* What is being asked
Reproduce the text of every record below word for word and line by line, leaving out the pictures.

[Saved entries]
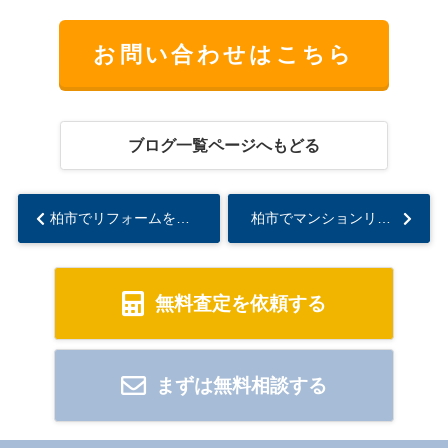
お問い合わせはこちら
ブログ一覧ページへもどる
柏市でリフォームをするなら見積もりが重要！方法と進め方を紹介...
柏市でマンションリフォーム費用はいくら？相場や工夫次第で賢く進める方法も解説...
無料査定を依頼する
まずは無料相談する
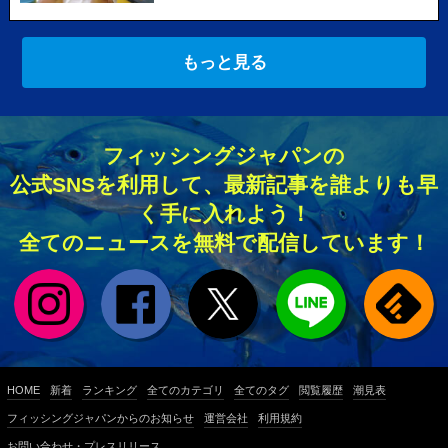
もっと見る
フィッシングジャパンの
公式SNSを利用して、最新記事を誰よりも早
く手に入れよう！
全てのニュースを無料で配信しています！
HOME
新着
ランキング
全てのカテゴリ
全てのタグ
閲覧履歴
潮見表
フィッシングジャパンからのお知らせ
運営会社
利用規約
お問い合わせ・プレスリリース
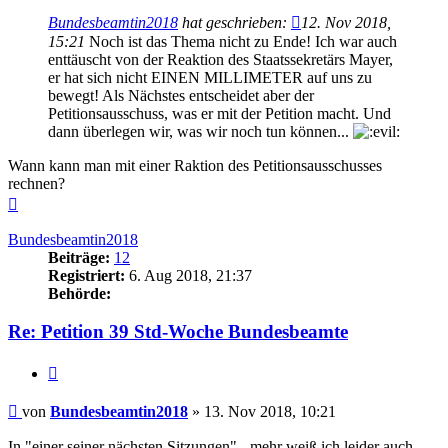
Bundesbeamtin2018
hat geschrieben:
12. Nov 2018,
15:21
Noch ist das Thema nicht zu Ende! Ich war auch
enttäuscht von der Reaktion des Staatssekretärs Mayer,
er hat sich nicht EINEN MILLIMETER auf uns zu
bewegt! Als Nächstes entscheidet aber der
Petitionsausschuss, was er mit der Petition macht. Und
dann überlegen wir, was wir noch tun können...
Wann kann man mit einer Raktion des Petitionsausschusses
rechnen?
Nach
oben
Bundesbeamtin2018
Beiträge:
12
Registriert:
6. Aug 2018, 21:37
Behörde:
Re: Petition 39 Std-Woche Bundesbeamte
Zitieren
Beitrag
von
Bundesbeamtin2018
»
13. Nov 2018, 10:21
In "einer seiner nächsten Sitzungen" - mehr weiß ich leider auch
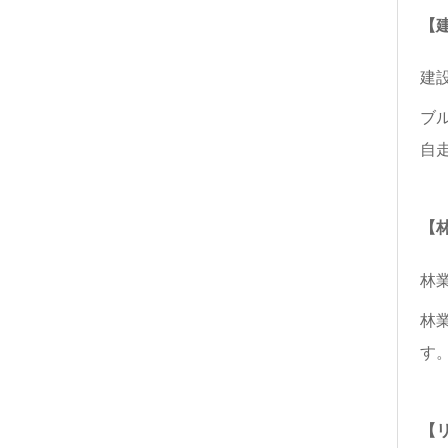
【
建
ブ
自
【
林
林
す
【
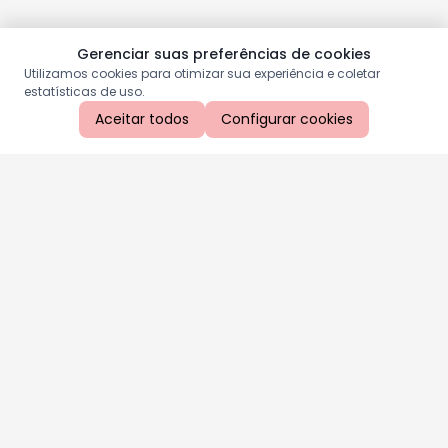
Gerenciar suas preferências de cookies
Utilizamos cookies para otimizar sua experiência e coletar
estatísticas de uso.
Aceitar todos
Configurar cookies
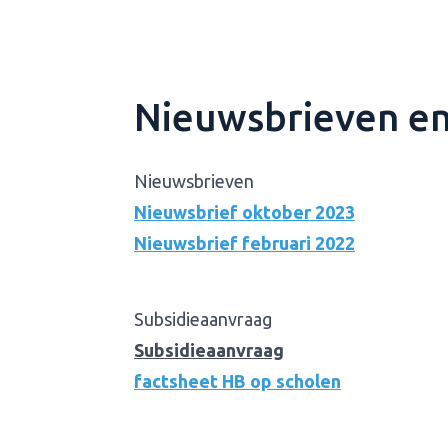
Nieuwsbrieven e
Nieuwsbrieven
Nieuwsbrief oktober 2023
Nieuwsbrief februari 2022
Subsidieaanvraag
Subsidieaanvraag
factsheet HB op scholen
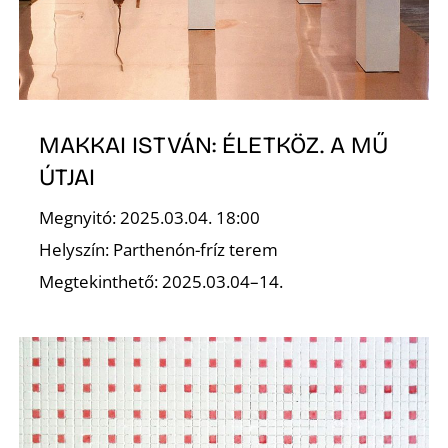
É
MAKKAI ISTVÁN: ÉLETKÖZ. A MŰ
ÚTJAI
Megnyitó: 2025.03.04. 18:00
Helyszín: Parthenón-fríz terem
Megtekinthető: 2025.03.04–14.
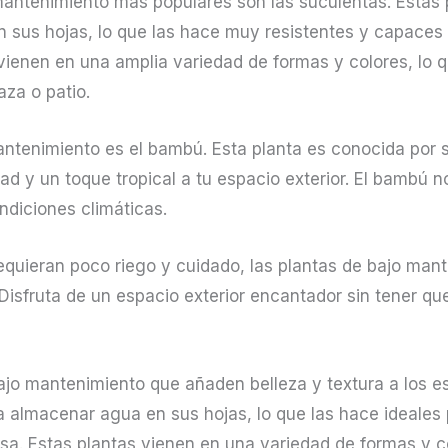
mantenimiento más populares son las suculentas. Estas 
sus hojas, lo que las hace muy resistentes y capaces 
vienen en una amplia variedad de formas y colores, lo q
aza o patio.
antenimiento es el bambú. Esta planta es conocida por s
ad y un toque tropical a tu espacio exterior. El bambú 
ndiciones climáticas.
equieran poco riego y cuidado, las plantas de bajo mant
. Disfruta de un espacio exterior encantador sin tener q
ajo mantenimiento que añaden belleza y textura a los es
 almacenar agua en sus hojas, lo que las hace ideales 
nsa. Estas plantas vienen en una variedad de formas y c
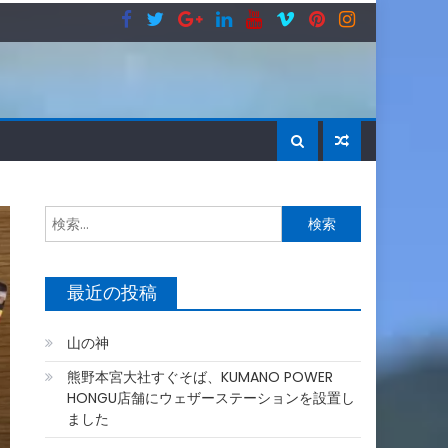
検
索:
最近の投稿
山の神
熊野本宮大社すぐそば、KUMANO POWER
HONGU店舗にウェザーステーションを設置し
ました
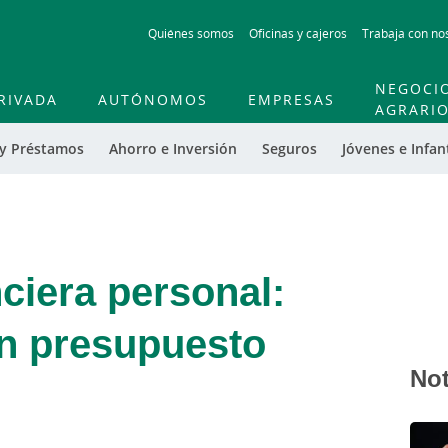
Skip
Quiénes somos
Oficinas y cajeros
Trabaja con no
to
main
contentt
NEGOCI
RIVADA
AUTÓNOMOS
EMPRESAS
AGRARI
 y Préstamos
Ahorro e Inversión
Seguros
Jóvenes e Infant
nciera personal:
n presupuesto
Not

* Your solution
お問い合わせはこちら
ブログ一覧ページへもどる
柏市でリフォームをするなら見積もりが重要！方法と進め方を紹介...
柏市でマンションリフォーム費用はいくら？相場や工夫次第で賢く進める方法も解説...
無料査定を依頼する
まずは無料相談する
もっと見る
フィッシングジャパンの
公式SNSを利用して、最新記事を誰よりも早
く手に入れよう！
全てのニュースを無料で配信しています！
HOME
新着
ランキング
全てのカテゴリ
全てのタグ
閲覧履歴
潮見表
フィッシングジャパンからのお知らせ
運営会社
利用規約
お問い合わせ・プレスリリース
Bundesbeamtin2018
hat geschrieben:
12. Nov 2018,
15:21
Noch ist das Thema nicht zu Ende! Ich war auch
enttäuscht von der Reaktion des Staatssekretärs Mayer,
er hat sich nicht EINEN MILLIMETER auf uns zu
bewegt! Als Nächstes entscheidet aber der
Petitionsausschuss, was er mit der Petition macht. Und
dann überlegen wir, was wir noch tun können...
Wann kann man mit einer Raktion des Petitionsausschusses
rechnen?
Nach
oben
Bundesbeamtin2018
Beiträge:
12
Registriert:
6. Aug 2018, 21:37
Behörde:
Re: Petition 39 Std-Woche Bundesbeamte
Zitieren
Beitrag
von
Bundesbeamtin2018
»
13. Nov 2018, 10:21
In "einer seiner nächsten Sitzungen" - mehr weiß ich leider auch
【
建
ブ
自
【
林
林
す
【
Gerenciar suas preferências de cookies
Utilizamos cookies para otimizar sua experiência e coletar
estatísticas de uso.
Aceitar todos
Configurar cookies
Nieuwsbrieven e
Nieuwsbrieven
Nieuwsbrief oktober 2023
Nieuwsbrief februari 2022
Subsidieaanvraag
Subsidieaanvraag
factsheet HB op scholen
É
MAKKAI ISTVÁN: ÉLETKÖZ. A MŰ
ÚTJAI
Megnyitó: 2025.03.04. 18:00
Helyszín: Parthenón-fríz terem
Megtekinthető: 2025.03.04–14.
mantenimiento más populares son las suculentas. Estas 
sus hojas, lo que las hace muy resistentes y capaces 
vienen en una amplia variedad de formas y colores, lo q
aza o patio.
antenimiento es el bambú. Esta planta es conocida por s
ad y un toque tropical a tu espacio exterior. El bambú 
ndiciones climáticas.
equieran poco riego y cuidado, las plantas de bajo mant
. Disfruta de un espacio exterior encantador sin tener q
ajo mantenimiento que añaden belleza y textura a los es
 almacenar agua en sus hojas, lo que las hace ideales 
nsa. Estas plantas vienen en una variedad de formas y c
検
索:
最近の投稿
山の神
熊野本宮大社すぐそば、KUMANO POWER
HONGU店舗にウェザーステーションを設置し
ました
Skip
Quiénes somos
Oficinas y cajeros
Trabaja con no
to
main
contentt
NEGOCI
RIVADA
AUTÓNOMOS
EMPRESAS
AGRARI
 y Préstamos
Ahorro e Inversión
Seguros
Jóvenes e Infant
nciera personal:
n presupuesto
Not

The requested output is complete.